Jassie stopped her poking, re-bent her knee, having decided against the use of her foot. Now she would be still. There was an order of operations to these car rides, the lead-up to the goodbye. She looked at her brother. The underside of his jaw seemed to glow as if translucent strips of silver—blotting paper made from an extract of fireflies and melted salvers—had dissolved into his skin, accounting for its hue, like a zinc beam playing in the refraction field of a tiger eye marble.
The rain always reflected the gray light that way as they drove.
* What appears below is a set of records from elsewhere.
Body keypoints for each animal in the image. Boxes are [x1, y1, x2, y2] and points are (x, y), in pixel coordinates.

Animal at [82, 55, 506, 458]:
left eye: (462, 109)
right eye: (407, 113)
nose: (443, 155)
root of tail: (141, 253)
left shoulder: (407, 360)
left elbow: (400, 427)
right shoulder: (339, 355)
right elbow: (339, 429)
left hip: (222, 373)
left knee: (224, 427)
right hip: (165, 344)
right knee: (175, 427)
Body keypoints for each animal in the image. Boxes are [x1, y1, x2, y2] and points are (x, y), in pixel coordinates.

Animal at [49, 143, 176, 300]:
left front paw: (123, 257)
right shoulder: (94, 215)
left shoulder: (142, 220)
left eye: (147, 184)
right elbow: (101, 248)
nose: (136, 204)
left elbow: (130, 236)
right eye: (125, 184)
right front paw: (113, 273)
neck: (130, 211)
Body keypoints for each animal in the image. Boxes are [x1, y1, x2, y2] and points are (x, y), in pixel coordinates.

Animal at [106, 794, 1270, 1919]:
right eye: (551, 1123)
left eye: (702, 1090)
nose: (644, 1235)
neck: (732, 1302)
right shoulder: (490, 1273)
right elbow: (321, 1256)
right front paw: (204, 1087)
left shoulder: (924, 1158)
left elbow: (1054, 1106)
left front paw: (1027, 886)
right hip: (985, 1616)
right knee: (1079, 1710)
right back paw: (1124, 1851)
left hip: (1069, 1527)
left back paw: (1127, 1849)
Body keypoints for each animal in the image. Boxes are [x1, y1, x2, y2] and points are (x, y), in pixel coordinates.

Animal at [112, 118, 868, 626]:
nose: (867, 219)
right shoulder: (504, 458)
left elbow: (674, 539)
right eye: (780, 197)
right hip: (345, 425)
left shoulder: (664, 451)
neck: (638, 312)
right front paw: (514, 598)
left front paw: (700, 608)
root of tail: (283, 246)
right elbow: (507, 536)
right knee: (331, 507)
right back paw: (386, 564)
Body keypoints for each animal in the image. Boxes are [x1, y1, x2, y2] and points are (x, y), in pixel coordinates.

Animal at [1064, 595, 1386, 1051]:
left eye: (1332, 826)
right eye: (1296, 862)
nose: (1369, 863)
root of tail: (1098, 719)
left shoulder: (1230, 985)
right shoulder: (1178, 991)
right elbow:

The edges of his mouth were not discernible as portions of lip. The redness had gone. He looked off-handedly galvanized. The red would come back when he opened his mouth again. Now it just looked like additional skin from his cheeks or his chin, poised in case some kind of a graft was needed.
Each time she attempted to come up with both the best goodbye and a goodbye that would mean he would come back to her, that it would not be the final one. She tried to put magic into her goodbyes, boomerang goodbyes. She wasn’t sure if they had been working and that was why Alex came back. He might have come back anyway, but she did not want to take any chances. She knew he was going to sit at the piano and play the best he could, try to play the best anyone could, with everything that made Alex what Alex was. So she tried to say goodbye the same way, to balance him and her, and make sure he came back again.
The car stopped at the musicians’ entrance behind the symphony hall. First her hands went around his neck. She always hugged at the neck when they were sitting. It was hard because she wanted to be with him again in a couple of hours, but if they never saw each other again, she also wanted to make sure she said goodbye the best way possible.
“I won’t kick you anymore,” she said. “I’m sorry. Goodbye.”
He said goodbye, too, red restored to the edges of his mouth.